Architecte et scénographe né en 1945, Patrick Bouchain a notamment réalisé l’aménagement du Magasin à Grenoble, le théâtre Zingaro à Aubervilliers et la Volière Dromesko à Lausanne. Associé également avec l’agence Construire, le siège de Thomson Multimédia à Boulogne-Billancourt, la transformation des anciennes usines LU à Nantes en espace culturel, la Condition Publique à Roubaix, le musée international des Arts modestes à Sète, l’Académie Fratellini à Saint-Denis et la scène nationale du Channel à Calais dans les anciens abattoirs. Pionnier du réaménagement de lieux industriels en espaces culturels, son activité s’est axée sur les arts du spectacle, la mobilité et l’éphémère. Foncièrement anticonformiste, il pratique avec l’agence Construire (Loïc Julienne) une architecture « HQH » (Haute Qualité Humaine), développant les chantiers ouverts au public, véritables actes culturels, la remise en question permanente des normes en valorisant la maîtrise d’usage, cœur de tout projet. Son activité s’oriente depuis 2009 vers l’application de ces expériences pour proposer des manières alternatives à la production d’habitat social dans plusieurs villes. Il a collaboré avec de nombreux artistes contemporains dont Daniel Buren, Sarkis, Ange Leccia, Joseph Kosuth, Claes Oldenbourg et Jean-Luc Vilmouth.
Dans le cadre de l’édition, Patrick Bouchain s’est entretenu avec Jade Lindgaard. Journaliste à Mediapart, Jade Lindgaard travaille sur le climat, les grands projets d’infrastructures et les mouvements qui s’y opposent. Elle est l’auteure de plusieurs livres et a récemment coordonné Éloge des mauvaises herbes. Ce que nous devons à la ZAD (Les Liens qui libèrent, 2018).

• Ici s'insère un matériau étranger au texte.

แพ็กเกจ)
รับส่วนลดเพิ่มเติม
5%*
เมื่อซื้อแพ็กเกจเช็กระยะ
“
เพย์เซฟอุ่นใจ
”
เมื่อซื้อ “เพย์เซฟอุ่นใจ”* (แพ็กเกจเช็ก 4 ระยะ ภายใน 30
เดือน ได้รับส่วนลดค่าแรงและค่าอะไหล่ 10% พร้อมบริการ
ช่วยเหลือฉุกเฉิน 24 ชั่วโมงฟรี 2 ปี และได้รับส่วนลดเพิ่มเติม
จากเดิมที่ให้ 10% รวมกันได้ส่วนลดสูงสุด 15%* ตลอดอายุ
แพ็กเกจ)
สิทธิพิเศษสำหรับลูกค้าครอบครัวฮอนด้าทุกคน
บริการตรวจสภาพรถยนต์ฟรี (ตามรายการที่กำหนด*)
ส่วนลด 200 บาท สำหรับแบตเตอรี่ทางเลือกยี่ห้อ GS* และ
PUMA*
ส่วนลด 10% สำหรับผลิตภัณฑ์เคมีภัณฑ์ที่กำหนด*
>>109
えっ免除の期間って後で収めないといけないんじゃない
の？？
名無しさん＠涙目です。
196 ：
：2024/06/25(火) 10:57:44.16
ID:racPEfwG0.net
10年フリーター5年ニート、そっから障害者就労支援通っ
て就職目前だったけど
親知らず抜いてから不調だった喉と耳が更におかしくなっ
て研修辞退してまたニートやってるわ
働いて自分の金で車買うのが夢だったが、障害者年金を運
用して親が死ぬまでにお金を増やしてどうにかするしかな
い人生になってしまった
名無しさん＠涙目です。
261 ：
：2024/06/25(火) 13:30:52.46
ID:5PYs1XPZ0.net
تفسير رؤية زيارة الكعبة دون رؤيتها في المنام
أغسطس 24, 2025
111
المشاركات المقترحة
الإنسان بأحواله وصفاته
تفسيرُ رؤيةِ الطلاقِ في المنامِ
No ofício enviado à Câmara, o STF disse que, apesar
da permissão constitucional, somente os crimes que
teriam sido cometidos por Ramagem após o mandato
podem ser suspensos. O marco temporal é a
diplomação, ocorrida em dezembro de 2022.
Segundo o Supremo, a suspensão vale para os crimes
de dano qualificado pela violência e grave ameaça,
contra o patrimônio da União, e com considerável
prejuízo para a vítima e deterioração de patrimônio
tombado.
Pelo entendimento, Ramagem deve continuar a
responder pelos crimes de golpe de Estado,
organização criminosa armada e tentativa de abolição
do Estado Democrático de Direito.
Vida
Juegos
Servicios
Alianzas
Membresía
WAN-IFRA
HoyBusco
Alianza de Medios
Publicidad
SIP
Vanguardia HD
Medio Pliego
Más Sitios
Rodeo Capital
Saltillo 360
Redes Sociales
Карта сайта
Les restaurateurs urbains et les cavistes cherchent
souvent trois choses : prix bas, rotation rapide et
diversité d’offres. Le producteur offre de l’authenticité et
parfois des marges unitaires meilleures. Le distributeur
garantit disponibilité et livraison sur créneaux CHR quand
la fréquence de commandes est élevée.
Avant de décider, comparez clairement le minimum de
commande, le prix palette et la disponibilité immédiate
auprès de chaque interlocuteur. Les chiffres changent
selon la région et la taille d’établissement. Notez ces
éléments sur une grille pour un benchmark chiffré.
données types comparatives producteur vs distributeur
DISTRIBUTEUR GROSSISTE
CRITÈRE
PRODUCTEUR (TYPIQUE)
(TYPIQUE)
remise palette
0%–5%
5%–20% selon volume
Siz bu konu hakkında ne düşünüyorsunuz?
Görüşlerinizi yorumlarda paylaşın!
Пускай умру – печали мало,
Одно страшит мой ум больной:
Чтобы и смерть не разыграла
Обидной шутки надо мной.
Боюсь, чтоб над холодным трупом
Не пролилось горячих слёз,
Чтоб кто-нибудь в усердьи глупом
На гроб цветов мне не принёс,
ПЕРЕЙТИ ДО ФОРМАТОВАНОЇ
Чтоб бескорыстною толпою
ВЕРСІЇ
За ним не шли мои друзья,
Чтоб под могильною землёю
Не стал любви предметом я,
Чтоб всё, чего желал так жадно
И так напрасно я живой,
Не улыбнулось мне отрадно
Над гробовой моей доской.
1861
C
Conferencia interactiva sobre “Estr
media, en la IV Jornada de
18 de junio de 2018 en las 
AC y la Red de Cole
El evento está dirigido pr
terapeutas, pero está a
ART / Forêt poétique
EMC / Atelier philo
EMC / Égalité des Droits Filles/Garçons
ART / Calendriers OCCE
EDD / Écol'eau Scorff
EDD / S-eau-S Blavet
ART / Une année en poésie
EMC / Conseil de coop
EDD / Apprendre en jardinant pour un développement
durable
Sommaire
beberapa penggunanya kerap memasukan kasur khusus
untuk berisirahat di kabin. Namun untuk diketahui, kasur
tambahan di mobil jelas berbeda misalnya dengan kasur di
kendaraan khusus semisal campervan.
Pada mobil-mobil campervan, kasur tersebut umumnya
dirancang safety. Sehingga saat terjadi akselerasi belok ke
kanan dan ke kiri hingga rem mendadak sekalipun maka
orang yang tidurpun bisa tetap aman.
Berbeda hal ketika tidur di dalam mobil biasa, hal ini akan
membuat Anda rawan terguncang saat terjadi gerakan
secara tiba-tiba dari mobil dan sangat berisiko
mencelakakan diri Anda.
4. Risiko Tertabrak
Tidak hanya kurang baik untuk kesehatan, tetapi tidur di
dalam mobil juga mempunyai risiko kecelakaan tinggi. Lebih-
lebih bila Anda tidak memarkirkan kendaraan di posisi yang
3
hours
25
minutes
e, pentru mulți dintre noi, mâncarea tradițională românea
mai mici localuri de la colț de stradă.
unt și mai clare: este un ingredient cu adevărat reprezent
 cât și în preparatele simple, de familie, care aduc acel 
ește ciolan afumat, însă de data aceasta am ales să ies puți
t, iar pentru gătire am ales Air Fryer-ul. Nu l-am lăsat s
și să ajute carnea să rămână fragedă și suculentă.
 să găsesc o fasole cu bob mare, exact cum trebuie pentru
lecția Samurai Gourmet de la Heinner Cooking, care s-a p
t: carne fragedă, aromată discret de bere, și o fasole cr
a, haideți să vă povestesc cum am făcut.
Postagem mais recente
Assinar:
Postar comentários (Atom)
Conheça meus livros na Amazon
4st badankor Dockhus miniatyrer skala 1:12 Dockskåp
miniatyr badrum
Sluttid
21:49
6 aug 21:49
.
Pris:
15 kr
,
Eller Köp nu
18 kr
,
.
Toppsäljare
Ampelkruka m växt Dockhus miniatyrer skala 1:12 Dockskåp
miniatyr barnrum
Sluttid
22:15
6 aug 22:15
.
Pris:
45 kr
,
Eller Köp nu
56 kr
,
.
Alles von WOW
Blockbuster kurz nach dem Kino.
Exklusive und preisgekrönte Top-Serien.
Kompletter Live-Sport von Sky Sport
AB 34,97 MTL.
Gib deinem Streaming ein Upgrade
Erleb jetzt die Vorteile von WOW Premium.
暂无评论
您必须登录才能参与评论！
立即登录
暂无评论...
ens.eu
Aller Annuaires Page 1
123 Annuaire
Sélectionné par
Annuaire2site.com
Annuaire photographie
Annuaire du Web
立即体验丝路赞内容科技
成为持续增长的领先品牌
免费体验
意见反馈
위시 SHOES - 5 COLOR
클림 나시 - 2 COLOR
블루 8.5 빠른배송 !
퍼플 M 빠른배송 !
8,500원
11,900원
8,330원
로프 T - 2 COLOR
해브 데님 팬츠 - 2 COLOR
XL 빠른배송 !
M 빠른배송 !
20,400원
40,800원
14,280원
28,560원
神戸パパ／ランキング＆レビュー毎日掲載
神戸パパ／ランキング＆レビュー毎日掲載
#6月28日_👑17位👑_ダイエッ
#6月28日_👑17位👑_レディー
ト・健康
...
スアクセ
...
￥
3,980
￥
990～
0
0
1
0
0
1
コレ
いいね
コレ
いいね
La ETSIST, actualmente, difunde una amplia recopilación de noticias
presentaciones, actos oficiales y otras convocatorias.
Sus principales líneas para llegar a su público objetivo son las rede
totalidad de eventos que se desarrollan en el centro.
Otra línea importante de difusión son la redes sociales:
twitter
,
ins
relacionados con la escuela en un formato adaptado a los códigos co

Qu’est-ce que le DSAA Alternatives urbaines ?
Le DSAA (diplôme supérieur d’arts appliqués) Alternatives urbaines est un master de design qui prépare les étudiants aux métiers de l’architecture, du paysage et de la scénographie en se donnant pour ambition de participer activement à l’émergence de quelques urbanités alternatives. Il amène ces étudiants concepteurs à s’interroger sur des dispositifs spatiaux et relationnels permettant aux usagers de construire de nouvelles autonomies à l’échelle du voisinage, de la rue ou du quartier. Guidé par quelques notions fortes telles que la convivialité et l’autonomie, la qualité constructive de l’architecture, l’équité et la diversité sociale, l’attention portée aux milieux et la sobriété énergétique, le DSAA Alternatives urbaines explore des manières délicates d’habiter la surface de la Terre qui prennent au sérieux le réchauffement climatique en cours et ses conséquences.
Qui est Cyrille Weiner ?
À partir d’enquêtes précises menées sur les lieux, de type documentaire, Cyrille Weiner pose de façon récurrente la question de l’espace – notamment dans ses marges et ses lieux de transformation. Se demandant obstinément comment les individus peuvent investir leurs lieux de vie, à distance des directives venues « d’en haut », l’artiste quitte peu à peu le seul registre documentaire pour proposer un univers traversé par la fiction, qu’il met en scène dans des expositions, des projets éditoriaux et des installations. Né en 1976, il est l’auteur de Twice (Éditions 19/80) et de La Fabrique du pré (Éditions Filigranes).